On Fri, Sep 09, 2011 at 12:50:39AM -0500, Venkat Inumella wrote:
> I'd say that many characterizations of individual decisions as irrational
> are precisely a result of narrowly defined utility functions. Saying that
> the rational decision in buying shoes should be based just on ROI as you
> calculated, for example, makes anybody with a strong preference for
> expensive purple shoes invariably seem irrational, even though that person
> was only maximizing his utility.  If you allow for the fact that everyone
> has a unique way of measuring utility, individual decisions wouldn't seem
> quite as irrational anymore.

The problem is that in experiments you can get people to express cyclic
preferences (they prefer A to B, B to C, and C to A), preferences that are
non-monotonic with time (preferring receiving something in three days to
receiving it in either two or four days), and preferences that vary enormously
depending on how things are worded.  And then people's actual choices often
vary from their stated preferences, and their self-reported satisfaction can
conflict with both of those.

These all conflict with the Folk Psychology model where people imagine how
satisfied they would be in various possible future states of affairs, then
undertake the actions that their beliefs predict would bring about the future
state with the highest satisfaction (or, in more sophisticated formulations,
the probability distribution of future states with the highest expected
satisfaction).

> > Perhaps I'm economically naive.  Why is consumption spending special?
> 
> It is in fact financial investments that are special: people make all
> decisions to maximize some (usually multivariate) utility function. For most
> financial investments, however, this utility comes almost entirely from ROI,
> so it's a valid simplification to maximize only ROI, thereby maximizing
> utility as well. As long as I'm maximizing returns, I don't quite care if
> I'm investing in a Vanguard fund or a Fidelity fund, in equities or bonds,
> locally or internationally. Not true for my shoes.

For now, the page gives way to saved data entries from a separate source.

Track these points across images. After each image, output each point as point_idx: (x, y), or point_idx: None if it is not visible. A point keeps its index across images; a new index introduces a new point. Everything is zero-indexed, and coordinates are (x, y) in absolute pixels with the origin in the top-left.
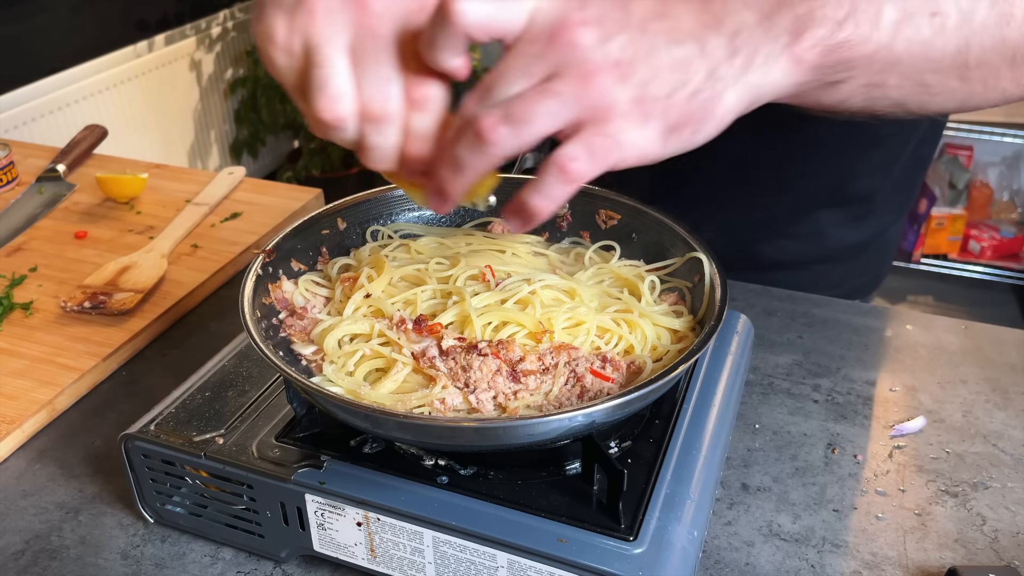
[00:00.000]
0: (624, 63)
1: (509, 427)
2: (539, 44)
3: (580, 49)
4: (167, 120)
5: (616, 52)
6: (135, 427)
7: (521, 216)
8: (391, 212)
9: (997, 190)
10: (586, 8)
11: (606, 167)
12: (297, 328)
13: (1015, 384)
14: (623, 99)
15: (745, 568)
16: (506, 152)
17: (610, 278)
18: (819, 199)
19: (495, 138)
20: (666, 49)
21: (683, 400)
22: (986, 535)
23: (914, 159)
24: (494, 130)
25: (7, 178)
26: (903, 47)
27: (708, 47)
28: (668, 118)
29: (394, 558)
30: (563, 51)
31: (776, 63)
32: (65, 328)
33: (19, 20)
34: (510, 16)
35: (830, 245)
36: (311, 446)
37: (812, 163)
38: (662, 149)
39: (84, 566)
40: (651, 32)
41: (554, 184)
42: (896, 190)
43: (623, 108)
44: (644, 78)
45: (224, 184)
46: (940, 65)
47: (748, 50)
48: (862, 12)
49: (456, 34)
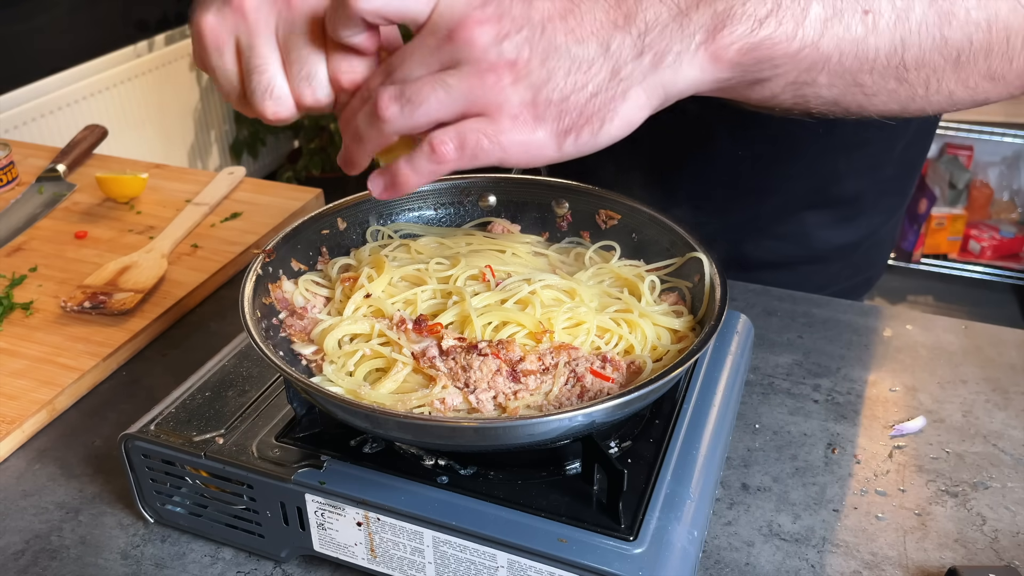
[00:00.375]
0: (520, 63)
1: (509, 427)
2: (438, 38)
3: (476, 47)
4: (167, 120)
5: (511, 52)
6: (135, 427)
7: (387, 179)
8: (391, 212)
9: (997, 190)
10: (487, 5)
11: (481, 162)
12: (297, 328)
13: (1015, 384)
14: (514, 100)
15: (745, 568)
16: (397, 129)
17: (610, 278)
18: (804, 200)
19: (387, 115)
20: (565, 49)
21: (683, 400)
22: (986, 535)
23: (903, 162)
24: (388, 108)
25: (7, 178)
26: (831, 45)
27: (612, 46)
28: (563, 121)
29: (394, 558)
30: (459, 48)
31: (691, 60)
32: (65, 328)
33: (19, 20)
34: (408, 7)
35: (817, 246)
36: (311, 446)
37: (796, 165)
38: (557, 151)
39: (84, 566)
40: (551, 32)
41: (423, 160)
42: (885, 192)
43: (513, 110)
44: (539, 80)
45: (224, 184)
46: (874, 65)
47: (658, 48)
48: (786, 9)
49: (351, 17)
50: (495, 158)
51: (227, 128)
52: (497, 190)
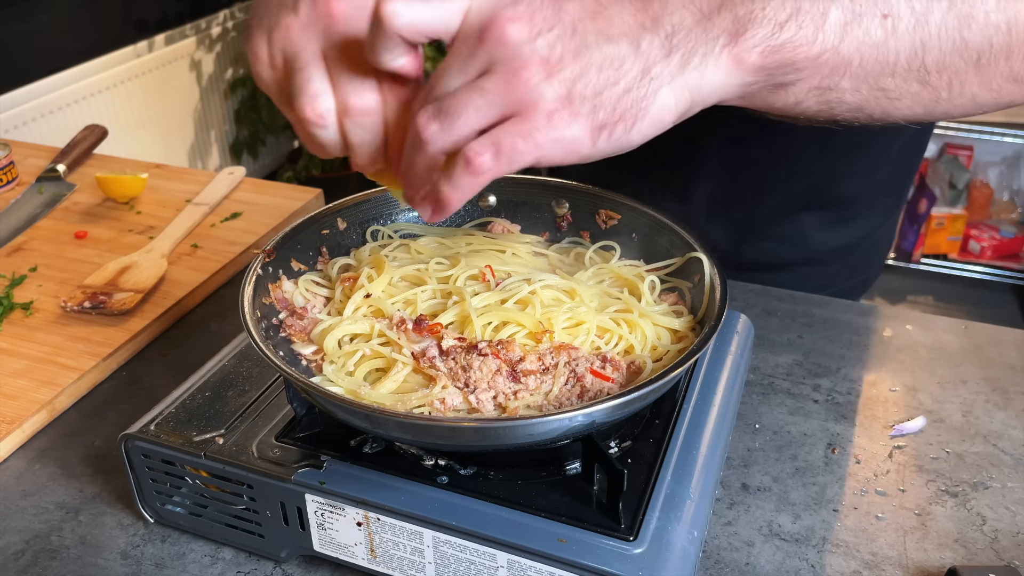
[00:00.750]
0: (552, 60)
1: (509, 427)
2: (471, 42)
3: (509, 45)
4: (167, 120)
5: (544, 48)
6: (135, 427)
7: (431, 203)
8: (391, 212)
9: (997, 190)
10: (517, 5)
11: (518, 165)
12: (297, 328)
13: (1015, 384)
14: (549, 96)
15: (745, 568)
16: (441, 148)
17: (610, 278)
18: (801, 202)
19: (427, 135)
20: (597, 47)
21: (683, 400)
22: (986, 535)
23: (899, 164)
24: (427, 127)
25: (7, 178)
26: (852, 49)
27: (643, 46)
28: (597, 116)
29: (394, 558)
30: (493, 47)
31: (716, 63)
32: (65, 328)
33: (19, 20)
34: (441, 17)
35: (813, 247)
36: (311, 446)
37: (793, 167)
38: (592, 147)
39: (84, 566)
40: (582, 31)
41: (461, 175)
42: (881, 194)
43: (548, 106)
44: (572, 75)
45: (224, 184)
46: (896, 68)
47: (685, 49)
48: (806, 13)
49: (390, 37)
50: (531, 158)
51: (227, 128)
52: (497, 190)
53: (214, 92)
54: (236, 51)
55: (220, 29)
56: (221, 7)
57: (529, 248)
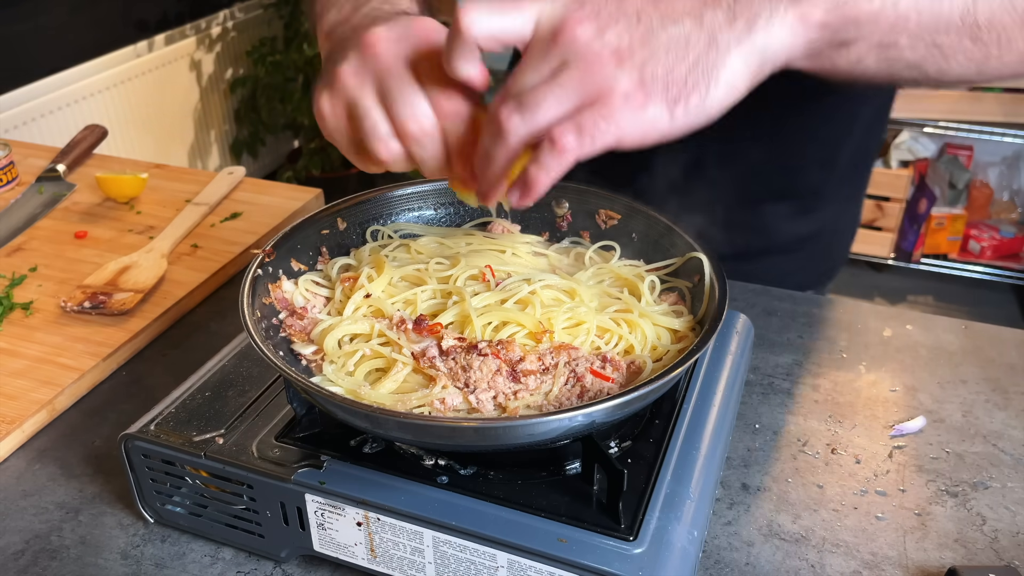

Okay.  But you still need to calculate NPV (or something similar, like ROI) to
compare the costs of alternative proposed consumption plans, don't you?  Or do
you think that it's meaningless to compare the costs of two possible
alternative purchases, simply because you might prefer the result of one
purchase to the other?

I'm not advocating that people should *always* buy the less expensive
alternative, only that they should take prices into account, and that ROI is a
perfectly good shorthand way to compare the price of buying a durable good to
buying a stream of non-durable goods.  But you seem to be taking an
unreasonably extremist position in the opposite direction, arguing that there
is no objective way to compare these prices.  (Does it therefore follow, in
your belief, that you should just buy whatever you like best, regardless of the
price?)

By the way, a second chappal broke today, doubling my data points on their
reliability and doubling my estimate of their failure rate, and thus the cost
per year: US$8 or so, probably slightly more than the Red Wings at 3%.

> > > > it *never* wears out or depreciates.  You can probably find
> investments with a
> > > > 3% ROI in almost any economic times and at almost any scale.
> > >
> > > Any number of hedge fund managers would beg to differ, I'm sure!
> >
> > Can you elaborate?
> 
> There are few short-to-medium term risk-free investment opportunities in the
> US that will fetch an absolute 3% return currently. Were such an investment
> available, especially "at almost any scale", US treasuries wouldn't be
> nearly as widely held, given their current near-zero yields (
> http://www.treasury.gov/resource-center/data-chart-center/interest-rates/Pages/TextView.aspx?data=yield
> ).

There are no risk-free investment opportunities anywhere, not even in the US,
however much hedge-fund managers would like to fake them.  But you can still
probably get 3% over the next 20 years investing in the stock market there.